Ремизов допил чай, он почему-то отметил, что они оба одинаково держали кружки не за ручки, а обхватив ладонями, словно грея руки. Сначала Алексей говорил нехотя, с трудом, временами путаясь, возвращался назад, повторялся. Но потом он увлекся, и рассказ стал более связанным. Цыган оказался благодарным слушателем, все воспринимал живо, непосредственно, временами награждая резкими эпитетами то ментов, то бандитов Нечая. Особенно радовался Гриша, слушая историю побега Алексея.
— Молодец, настоящий мужчина! — вскричал он, хлопая в восторге себя ладонями по бедрам. В колеблющемся свете свечи его лицо с горящими глазами, крючковатым носом, копной непослушных волос приобрело какой-то демонический облик.
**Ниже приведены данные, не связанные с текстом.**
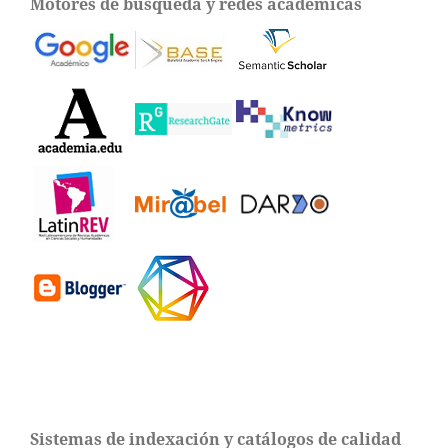
Motores de búsqueda y redes académicas
Sistemas de indexación y catálogos de calidad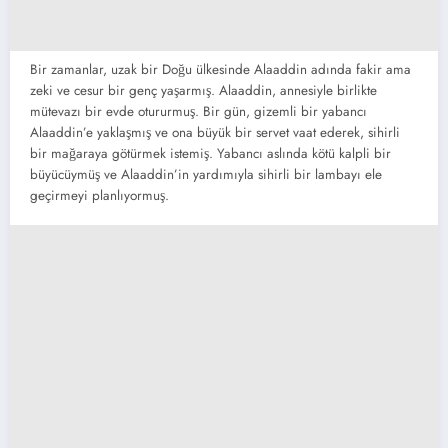
Bir zamanlar, uzak bir Doğu ülkesinde Alaaddin adında fakir ama
zeki ve cesur bir genç yaşarmış. Alaaddin, annesiyle birlikte
mütevazı bir evde otururmuş. Bir gün, gizemli bir yabancı
Alaaddin’e yaklaşmış ve ona büyük bir servet vaat ederek, sihirli
bir mağaraya götürmek istemiş. Yabancı aslında kötü kalpli bir
büyücüymüş ve Alaaddin’in yardımıyla sihirli bir lambayı ele
geçirmeyi planlıyormuş.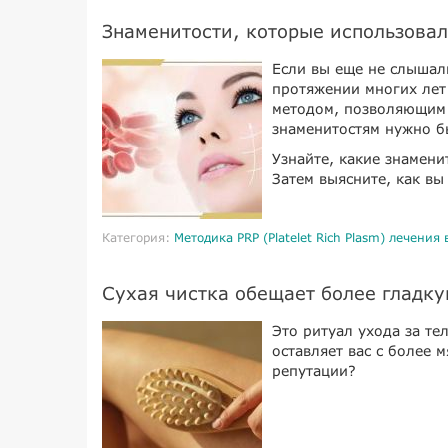
Знаменитости, которые использова
Если вы еще не слышали
протяжении многих лет
методом, позволяющим 
знаменитостям нужно бы
Узнайте, какие знамени
Затем выясните, как вы
Категория:
Методика PRP (Platelet Rich Plasm) лечения
Сухая чистка обещает более гладку
Это ритуал ухода за те
оставляет вас с более 
репутации?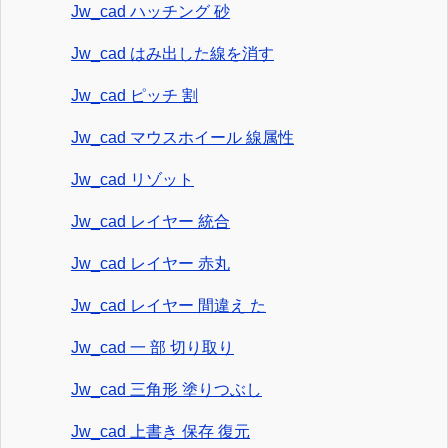
Jw_cad ハッチング 砂
Jw_cad はみ出した線を消す
Jw_cad ピッチ 割
Jw_cad マウスホイール 線属性
Jw_cad リゾット
Jw_cad レイヤー 統合
Jw_cad レイヤー 赤丸
Jw_cad レイヤー 間違え た
Jw_cad 一 部 切り取り
Jw_cad 三角形 塗りつぶし
Jw_cad 上書き 保存 復元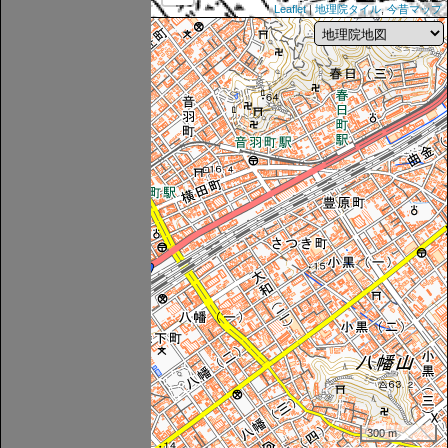
Leaflet
|
地理院タイル
,
今昔マップ
300 m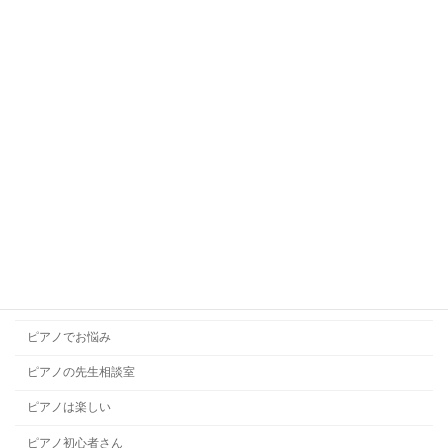
キッズバレエ
キッズボーカル
ギターレッスン
コラム
コンクール
ソルフェージュ
チャレンジレッスン
ドラムレッスン
ハープレッスン
ピアノでお悩み
ピアノの先生相談室
ピアノは楽しい
ピアノ初心者さん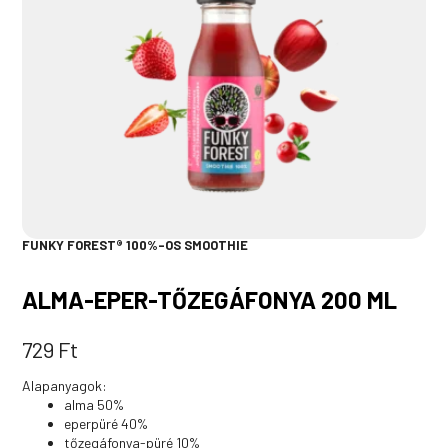
FUNKY FOREST® 100%-OS SMOOTHIE
ALMA-EPER-TŐZEGÁFONYA 200 ML
729
Ft
Alapanyagok:
alma 50%
eperpüré 40%
tőzegáfonya-püré 10%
Но пик его восторга пришелся на рассказ Ремизова о его побеге из завода через трубу Гнилушки. Сначала цыган долго, до боли в желудке хохотал и, лишь успокоившись, пояснил.
— Я ж тебя тогда за водяного дядьку принял! Видел бы ты, как я оттуда бежал, два дня потом ноги болели! Все молитвы сразу вспомнил, а мать мне их двадцать лет вдолбить не могла!